PROBLEM TO WORK ON
Write out each line exactly, starting with the one containing "left hip: (629, 204)" and stopping after the last line of the listing below.

DATA PROVIDED
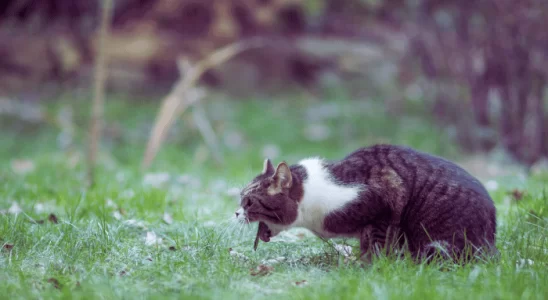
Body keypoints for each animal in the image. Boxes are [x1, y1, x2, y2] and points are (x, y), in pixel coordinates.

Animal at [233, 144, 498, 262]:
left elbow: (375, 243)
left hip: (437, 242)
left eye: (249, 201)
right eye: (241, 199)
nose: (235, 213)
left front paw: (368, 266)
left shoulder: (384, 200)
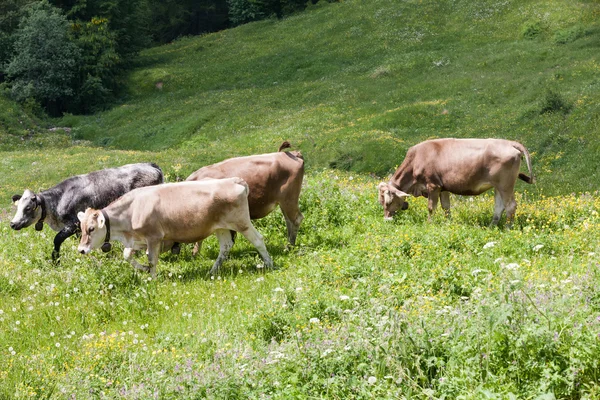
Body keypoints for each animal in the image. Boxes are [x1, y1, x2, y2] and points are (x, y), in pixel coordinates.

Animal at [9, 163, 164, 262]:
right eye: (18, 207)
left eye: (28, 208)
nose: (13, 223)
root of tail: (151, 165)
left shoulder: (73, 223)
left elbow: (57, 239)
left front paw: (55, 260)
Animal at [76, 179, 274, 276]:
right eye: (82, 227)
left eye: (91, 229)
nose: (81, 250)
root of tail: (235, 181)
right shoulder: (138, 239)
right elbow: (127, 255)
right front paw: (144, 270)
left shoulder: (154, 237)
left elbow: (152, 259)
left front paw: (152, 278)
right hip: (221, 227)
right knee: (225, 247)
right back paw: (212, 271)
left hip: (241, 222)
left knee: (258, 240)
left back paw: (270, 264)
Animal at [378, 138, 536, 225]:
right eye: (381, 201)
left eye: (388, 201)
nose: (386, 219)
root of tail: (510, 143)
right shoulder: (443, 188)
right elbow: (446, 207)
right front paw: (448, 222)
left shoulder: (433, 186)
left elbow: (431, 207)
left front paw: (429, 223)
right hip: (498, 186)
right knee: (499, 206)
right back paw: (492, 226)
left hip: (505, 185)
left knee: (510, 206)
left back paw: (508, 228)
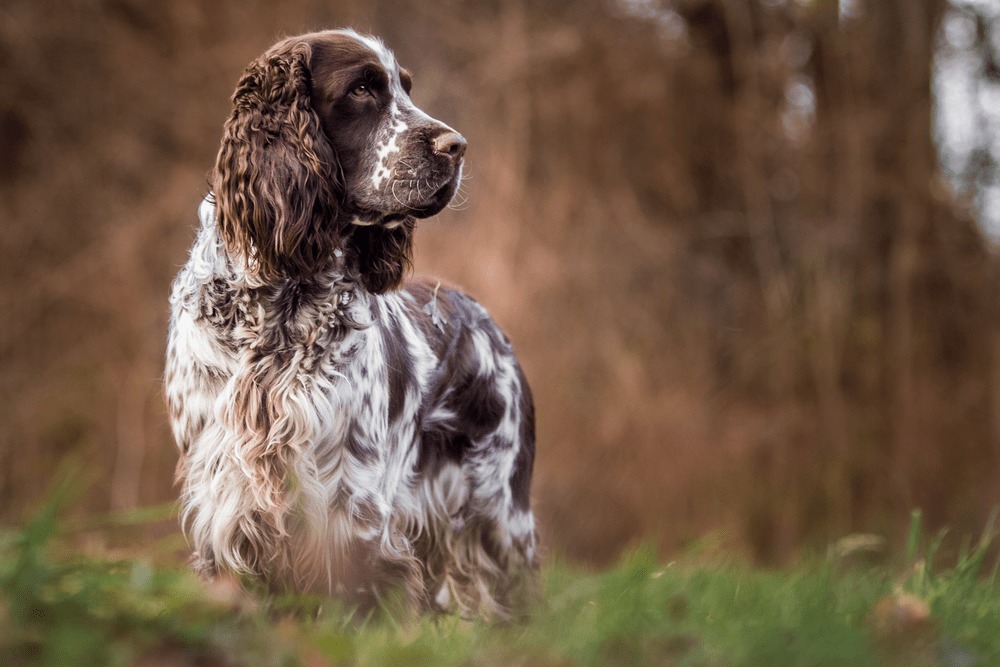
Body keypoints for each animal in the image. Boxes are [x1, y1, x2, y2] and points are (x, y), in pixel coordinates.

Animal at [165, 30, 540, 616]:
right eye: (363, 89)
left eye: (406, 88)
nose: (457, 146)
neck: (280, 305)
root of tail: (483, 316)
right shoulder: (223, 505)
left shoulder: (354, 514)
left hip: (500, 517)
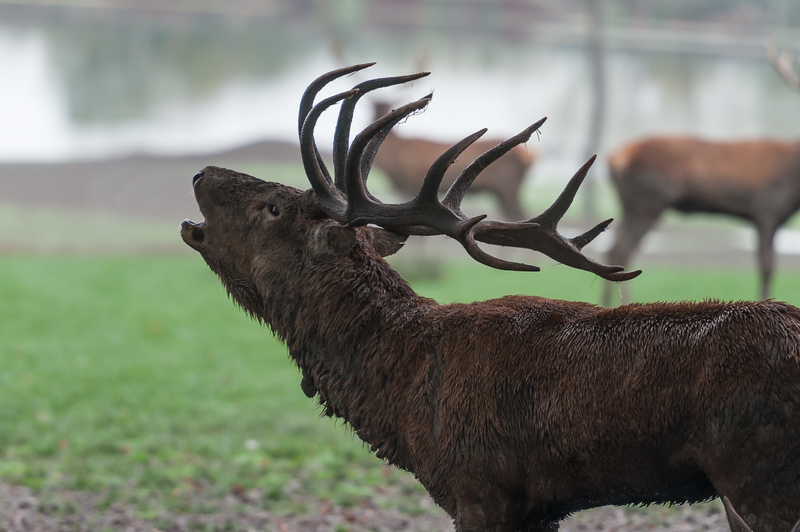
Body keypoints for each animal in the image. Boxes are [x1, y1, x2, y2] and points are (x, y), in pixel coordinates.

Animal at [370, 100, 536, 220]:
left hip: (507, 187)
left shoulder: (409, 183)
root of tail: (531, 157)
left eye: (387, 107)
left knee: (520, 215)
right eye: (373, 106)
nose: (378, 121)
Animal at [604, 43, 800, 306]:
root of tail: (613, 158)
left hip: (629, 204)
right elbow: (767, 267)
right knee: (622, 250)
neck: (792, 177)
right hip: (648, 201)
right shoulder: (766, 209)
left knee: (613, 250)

ANSWER SECTION
left hip: (629, 204)
right elbow: (767, 267)
right knee: (622, 250)
neck: (792, 177)
right hip: (648, 201)
right shoulder: (766, 209)
left knee: (613, 250)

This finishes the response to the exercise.